● **Dataset content**

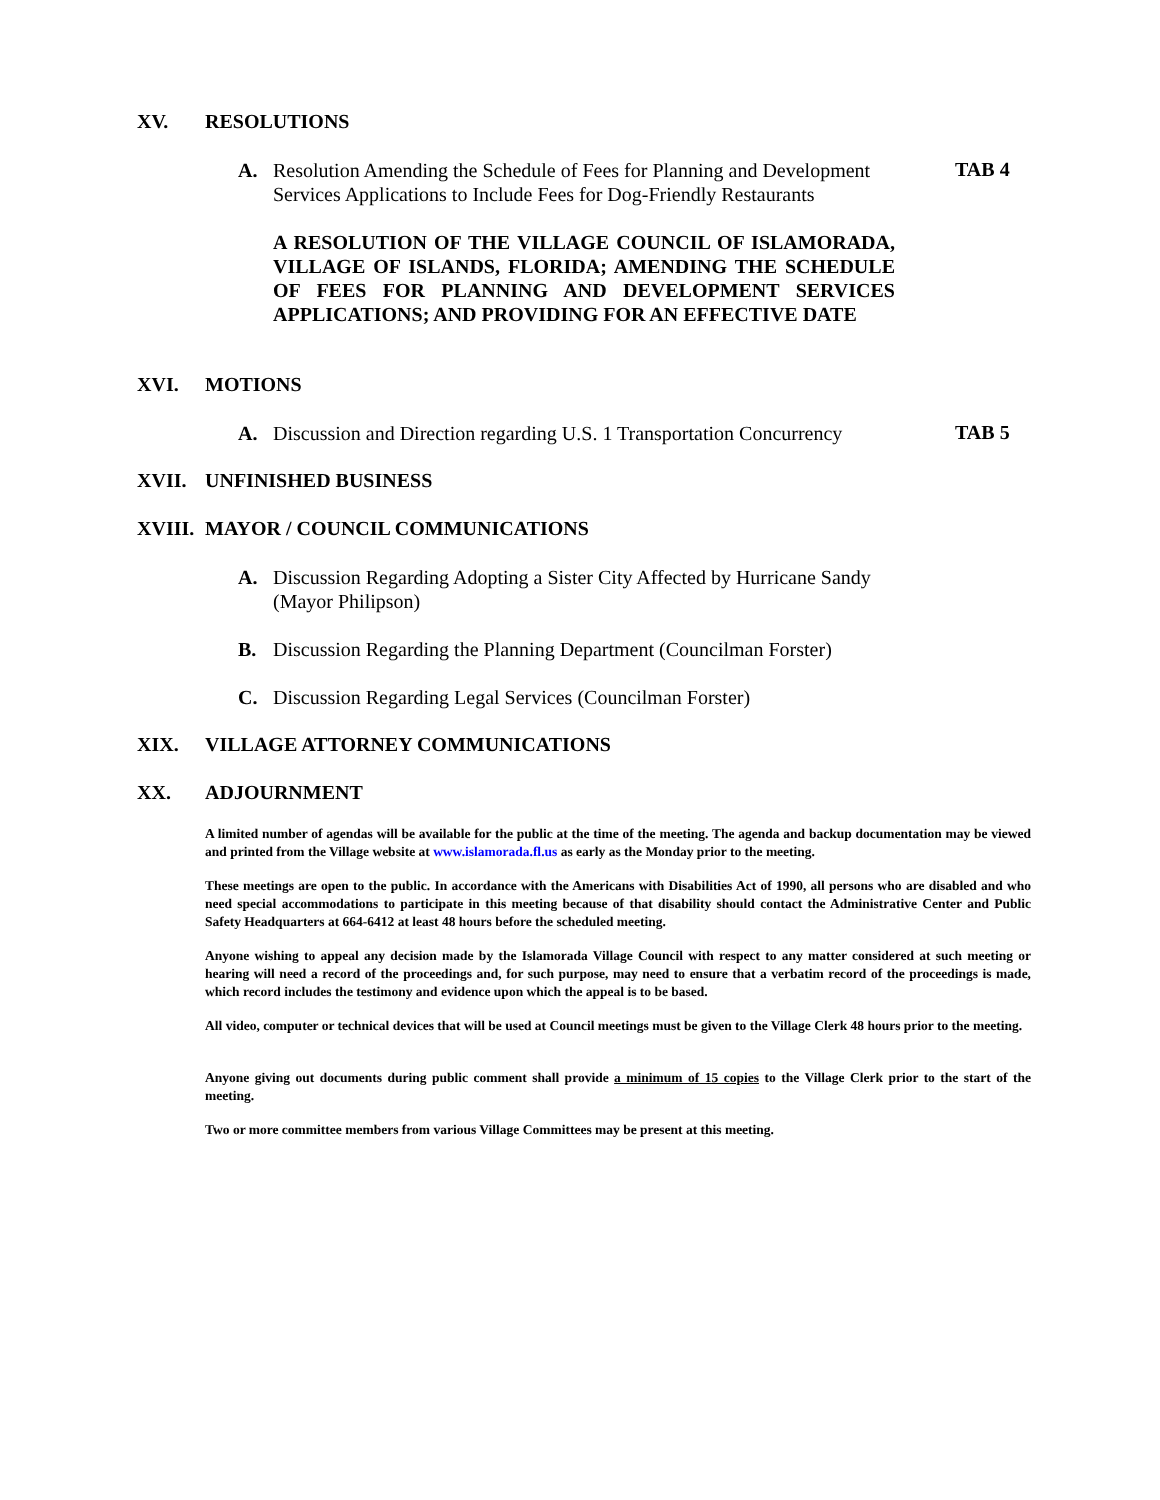XV. RESOLUTIONS
A. Resolution Amending the Schedule of Fees for Planning and Development Services Applications to Include Fees for Dog-Friendly Restaurants
TAB 4
A RESOLUTION OF THE VILLAGE COUNCIL OF ISLAMORADA, VILLAGE OF ISLANDS, FLORIDA; AMENDING THE SCHEDULE OF FEES FOR PLANNING AND DEVELOPMENT SERVICES APPLICATIONS; AND PROVIDING FOR AN EFFECTIVE DATE
XVI. MOTIONS
A. Discussion and Direction regarding U.S. 1 Transportation Concurrency
TAB 5
XVII. UNFINISHED BUSINESS
XVIII. MAYOR / COUNCIL COMMUNICATIONS
A. Discussion Regarding Adopting a Sister City Affected by Hurricane Sandy (Mayor Philipson)
B. Discussion Regarding the Planning Department (Councilman Forster)
C. Discussion Regarding Legal Services (Councilman Forster)
XIX. VILLAGE ATTORNEY COMMUNICATIONS
XX. ADJOURNMENT
A limited number of agendas will be available for the public at the time of the meeting. The agenda and backup documentation may be viewed and printed from the Village website at www.islamorada.fl.us as early as the Monday prior to the meeting.
These meetings are open to the public. In accordance with the Americans with Disabilities Act of 1990, all persons who are disabled and who need special accommodations to participate in this meeting because of that disability should contact the Administrative Center and Public Safety Headquarters at 664-6412 at least 48 hours before the scheduled meeting.
Anyone wishing to appeal any decision made by the Islamorada Village Council with respect to any matter considered at such meeting or hearing will need a record of the proceedings and, for such purpose, may need to ensure that a verbatim record of the proceedings is made, which record includes the testimony and evidence upon which the appeal is to be based.
All video, computer or technical devices that will be used at Council meetings must be given to the Village Clerk 48 hours prior to the meeting.
Anyone giving out documents during public comment shall provide a minimum of 15 copies to the Village Clerk prior to the start of the meeting.
Two or more committee members from various Village Committees may be present at this meeting.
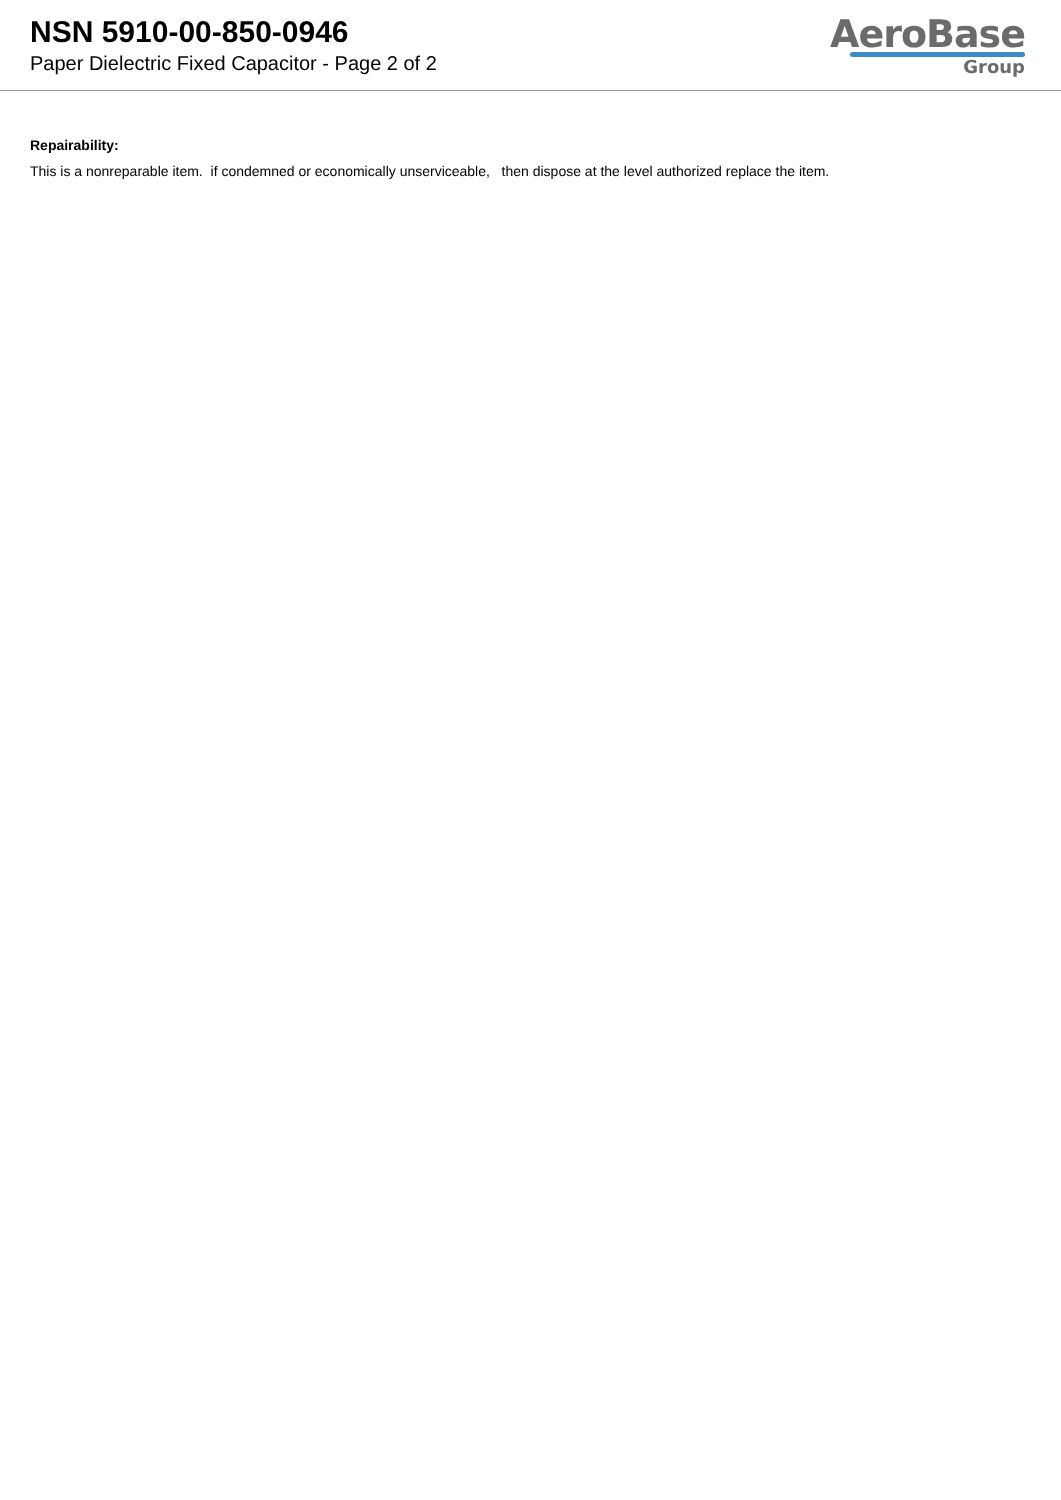NSN 5910-00-850-0946
Paper Dielectric Fixed Capacitor - Page 2 of 2
AeroBase
Group
Repairability:
This is a nonreparable item. if condemned or economically unserviceable, then dispose at the level authorized replace the item.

● **Task details**
Print the records again exactly, without the pictures.

● **Result below**
XV. RESOLUTIONS
A. Resolution Amending the Schedule of Fees for Planning and Development Services Applications to Include Fees for Dog-Friendly Restaurants
TAB 4
A RESOLUTION OF THE VILLAGE COUNCIL OF ISLAMORADA, VILLAGE OF ISLANDS, FLORIDA; AMENDING THE SCHEDULE OF FEES FOR PLANNING AND DEVELOPMENT SERVICES APPLICATIONS; AND PROVIDING FOR AN EFFECTIVE DATE
XVI. MOTIONS
A. Discussion and Direction regarding U.S. 1 Transportation Concurrency
TAB 5
XVII. UNFINISHED BUSINESS
XVIII. MAYOR / COUNCIL COMMUNICATIONS
A. Discussion Regarding Adopting a Sister City Affected by Hurricane Sandy (Mayor Philipson)
B. Discussion Regarding the Planning Department (Councilman Forster)
C. Discussion Regarding Legal Services (Councilman Forster)
XIX. VILLAGE ATTORNEY COMMUNICATIONS
XX. ADJOURNMENT
A limited number of agendas will be available for the public at the time of the meeting. The agenda and backup documentation may be viewed and printed from the Village website at www.islamorada.fl.us as early as the Monday prior to the meeting.
These meetings are open to the public. In accordance with the Americans with Disabilities Act of 1990, all persons who are disabled and who need special accommodations to participate in this meeting because of that disability should contact the Administrative Center and Public Safety Headquarters at 664-6412 at least 48 hours before the scheduled meeting.
Anyone wishing to appeal any decision made by the Islamorada Village Council with respect to any matter considered at such meeting or hearing will need a record of the proceedings and, for such purpose, may need to ensure that a verbatim record of the proceedings is made, which record includes the testimony and evidence upon which the appeal is to be based.
All video, computer or technical devices that will be used at Council meetings must be given to the Village Clerk 48 hours prior to the meeting.
Anyone giving out documents during public comment shall provide a minimum of 15 copies to the Village Clerk prior to the start of the meeting.
Two or more committee members from various Village Committees may be present at this meeting.
NSN 5910-00-850-0946
Paper Dielectric Fixed Capacitor - Page 2 of 2
AeroBase
Group
Repairability:
This is a nonreparable item. if condemned or economically unserviceable, then dispose at the level authorized replace the item.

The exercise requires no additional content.